Task:
Below are records to write out exactly; drop the pictures when you do.

--------------------

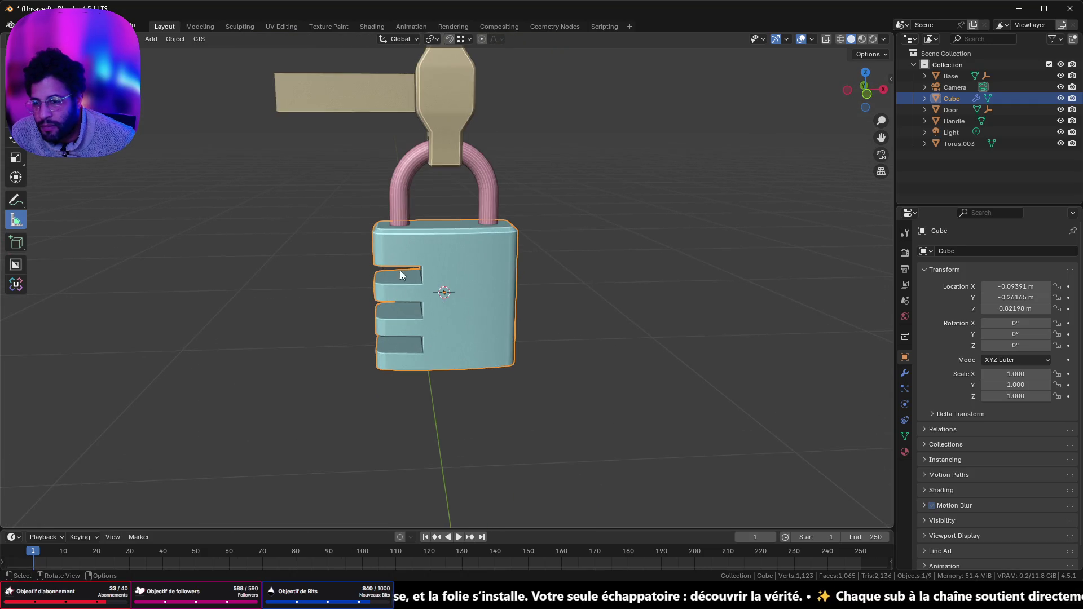
{"action": "left_click", "coordinate": [405, 204]}
{"action": "right_click", "coordinate": [405, 204]}
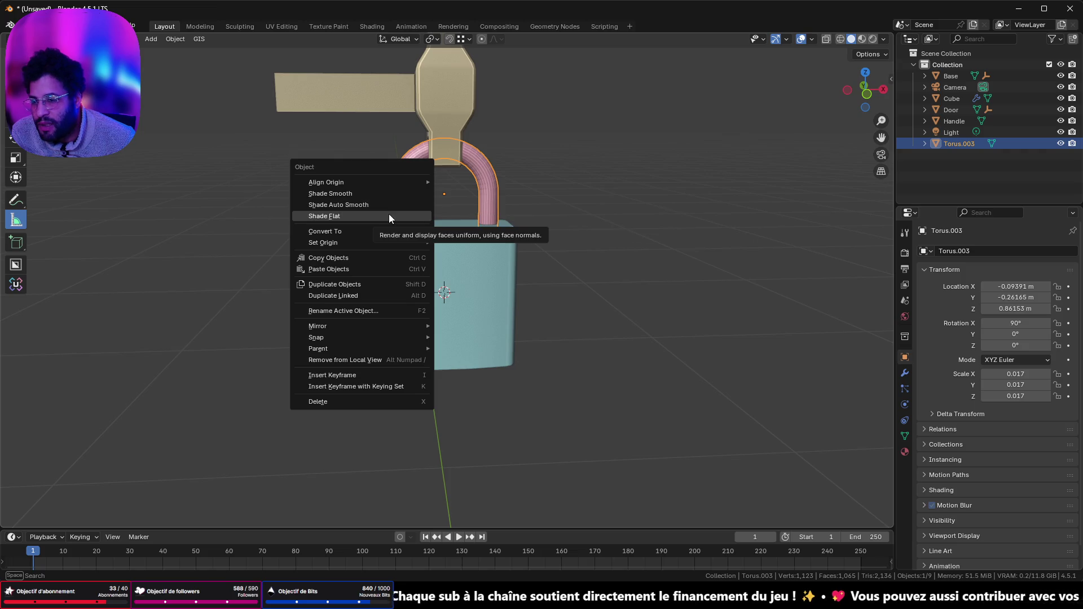
{"action": "left_click", "coordinate": [385, 205]}
- Deselect the shackle and reselect the Cube padlock body
{"action": "mouse_move", "coordinate": [385, 205]}
{"action": "middle_mouse_down"}
{"action": "mouse_move", "coordinate": [407, 218]}
{"action": "mouse_move", "coordinate": [587, 225]}
{"action": "mouse_move", "coordinate": [416, 215]}
{"action": "mouse_move", "coordinate": [409, 191]}
{"action": "mouse_move", "coordinate": [599, 185]}
{"action": "mouse_move", "coordinate": [655, 195]}
{"action": "mouse_move", "coordinate": [647, 203]}
{"action": "middle_mouse_up"}
{"action": "middle_click_drag", "start_coordinate": [603, 314], "coordinate": [377, 314]}
{"action": "scroll", "coordinate": [377, 315], "scroll_direction": "up", "scroll_amount": 3}
{"action": "left_click", "coordinate": [355, 278]}
{"action": "left_click", "coordinate": [371, 314]}
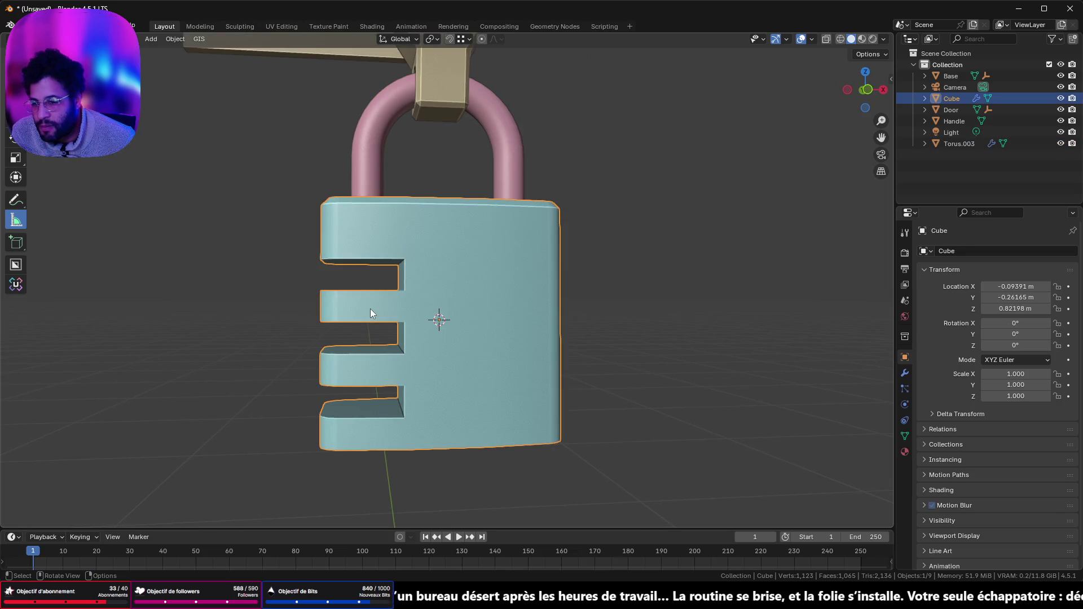
- In Edit Mode, select the face loop inside the body's middle notch
{"action": "key", "text": "Tab"}
{"action": "middle_click_drag", "start_coordinate": [377, 287], "coordinate": [370, 339]}
{"action": "left_click", "coordinate": [364, 334]}
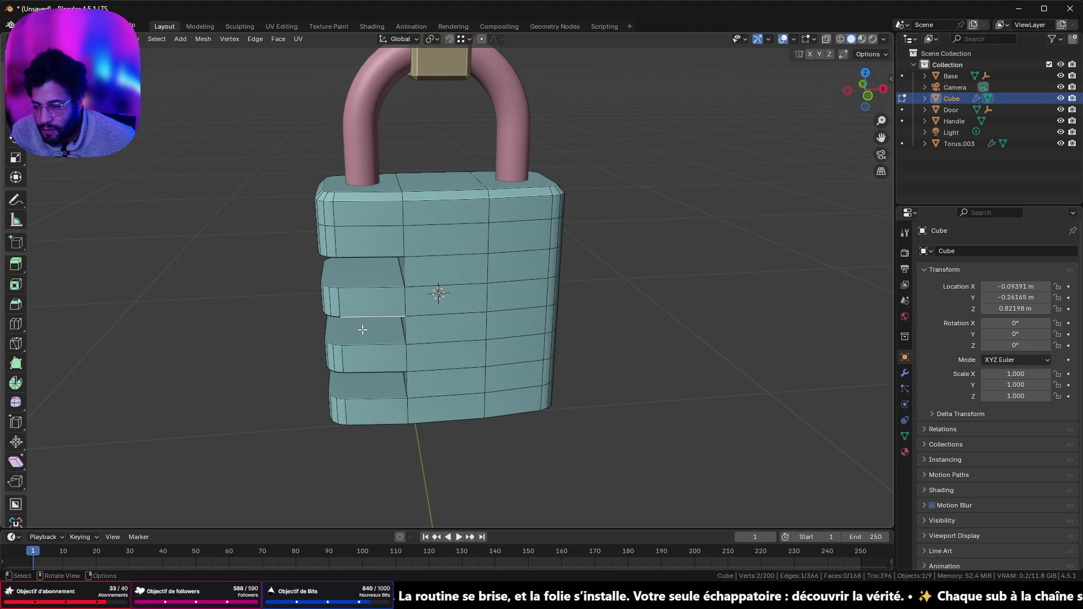
{"action": "left_click", "coordinate": [358, 343]}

--------------------

Worked solution:
{"action": "left_click", "coordinate": [405, 204]}
{"action": "right_click", "coordinate": [405, 204]}
{"action": "left_click", "coordinate": [385, 205]}
- Deselect the shackle and reselect the Cube padlock body
{"action": "mouse_move", "coordinate": [385, 205]}
{"action": "middle_mouse_down"}
{"action": "mouse_move", "coordinate": [407, 218]}
{"action": "mouse_move", "coordinate": [587, 225]}
{"action": "mouse_move", "coordinate": [416, 215]}
{"action": "mouse_move", "coordinate": [409, 191]}
{"action": "mouse_move", "coordinate": [599, 185]}
{"action": "mouse_move", "coordinate": [655, 195]}
{"action": "mouse_move", "coordinate": [647, 203]}
{"action": "middle_mouse_up"}
{"action": "middle_click_drag", "start_coordinate": [603, 314], "coordinate": [377, 314]}
{"action": "scroll", "coordinate": [377, 315], "scroll_direction": "up", "scroll_amount": 3}
{"action": "left_click", "coordinate": [355, 278]}
{"action": "left_click", "coordinate": [371, 314]}
- In Edit Mode, select the face loop inside the body's middle notch
{"action": "key", "text": "Tab"}
{"action": "middle_click_drag", "start_coordinate": [377, 287], "coordinate": [370, 339]}
{"action": "left_click", "coordinate": [364, 334]}
{"action": "left_click", "coordinate": [358, 343]}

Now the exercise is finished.